Approaching Market Expansion
Whilst it’s not specific to one market, I view approaching market expansion in a really simple input-output framework:
- Concept: Initial stage of validating the base proposition in the local market. Intuition suggests potential but there may be limited supporting evidence. Taking a broad perspective on the data points used to support the decision and looking for initial signals is enough at this stage.
- Evolve: Clarity around how well the base proposition is resonating with the market(s) is starting to emerge. There may be limited validation of the unit economics of the solution specific to the local market and market demand. This is unlikely to be stable, but sufficient throughput of new opportunities and frequent interactions on existing opportunities is starting to appear in the data. It’s a great time to start investing in building out the initial team but consider options to retain some flexibility. The last thing anyone wants to do is lock in too early to a market and lose the ability to adapt and evolve as the understanding of the market starts to mature.
- Leverage: Build on the early momentum within initial markets and leverage customers and relationships to drive broader awareness and accelerated growth in the proven domains. There’s an opportunity at this stage to seek out adjacent markets and new use cases to increase potential market size. At this stage, you’re looking to expand the team and double down on driving growth. Thinking through the support networks needed to support expanded teams becomes critical—leaving them exposed and dependent on key support functions based elsewhere can suppress momentum, which needs to be avoided at all costs. Maintaining and building on momentum is essential for anyone looking to grow quickly.
- Evaluate: No one gets it right the first time. There’s bound to be some missteps in the earlier stages but no one benefits from throwing good money after bad. Re-evaluating offerings, target markets, accounts and ideal customer personas helps provide an objective basis for compiling facts and making data-driven decisions. For those that are working well, the focus needs to shift to driving repeatable processes to support new customer acquisition and customer retention. Retention challenges are a major red flag that needs to be addressed early or can become a serious liability that can be hard to keep control of.
- Reinforce: At this stage you can really open up the throttle and start driving predictability throughout the business. Removing any last remnants of technical and operational debt, streamlined customer onboarding, support, minimise customer churn and focus on building out the operational cadence needed to drive continuous improvement over time.

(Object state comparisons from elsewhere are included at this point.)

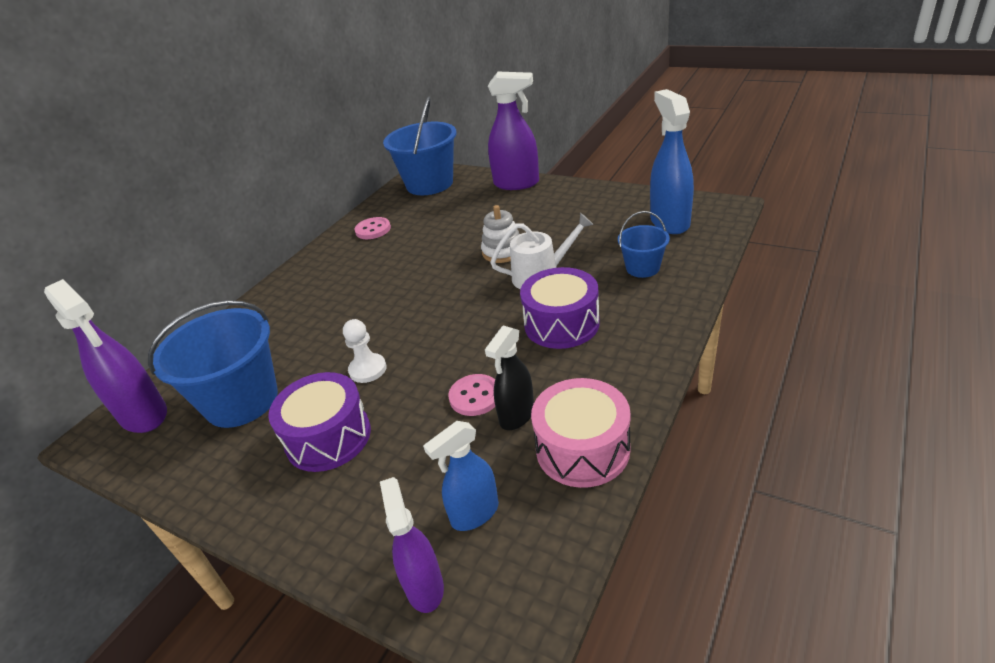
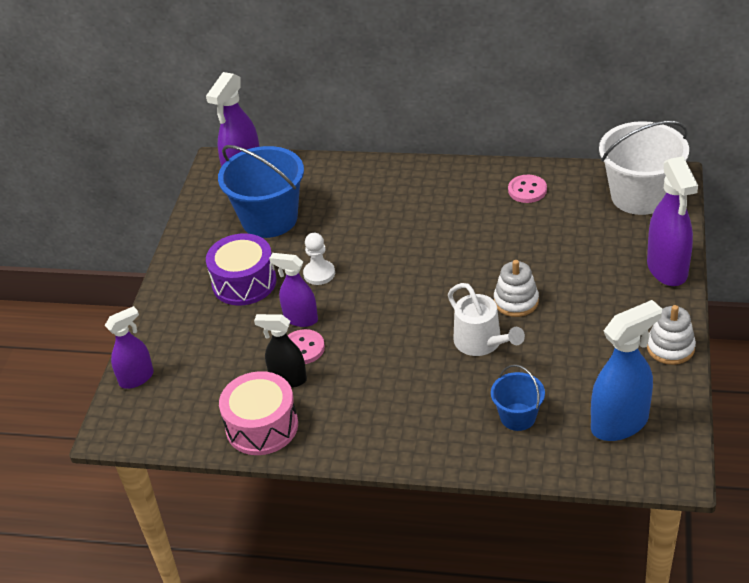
camera: 70 degrees right, 5 degrees up
(427, 393) = (300, 319): none -> purple spray bottle
(429, 184) = (640, 196): blue bucket -> white bucket
(474, 513) = (193, 384): blue spray bottle -> none
(561, 324) = (409, 377): purple drum -> none
(599, 192) = (670, 347): none -> white stacking toy

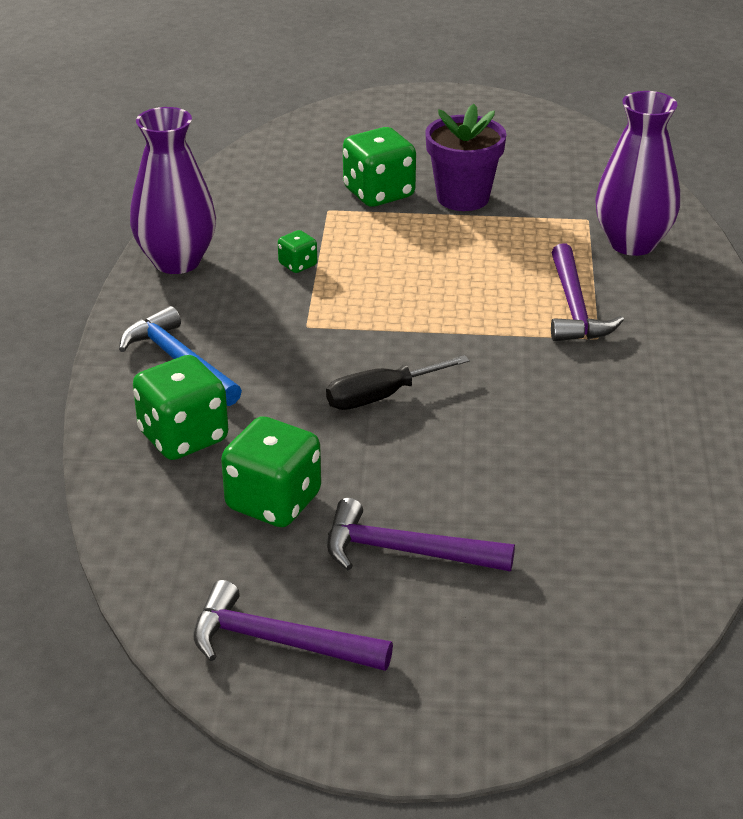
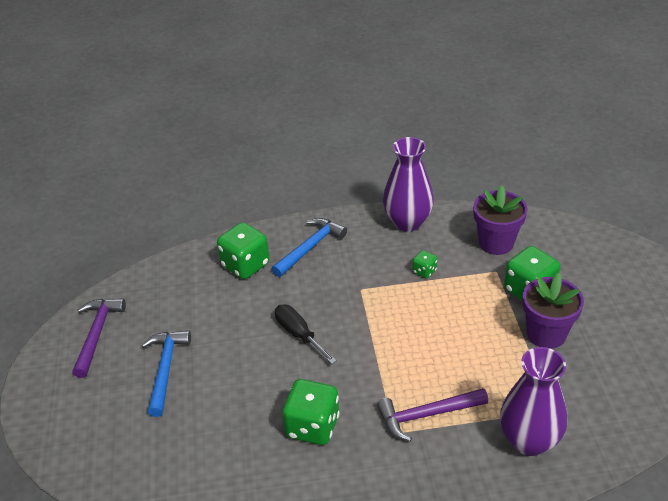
camera: 80 degrees right, 5 degrees up
(270, 199) = (496, 243): none -> purple flower pot
(273, 502) = (198, 310): green dice -> green dice (312, 426)
(405, 551) = (166, 369): purple hammer -> blue hammer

In order to lay the foundations needed, I’d encourage startups to view it as a maturity curve where you’re looking for data-driven evidence to support progression from one stage to the next and narrowing down from a broader base over time. For some companies, especially those with an established brand in a mature market, that progression can happen quickly whilst it can take time for those that are less established to fully test the market. Whichever applies, the key is being objective and honest with yourself that hard evidence exists to support the decisions.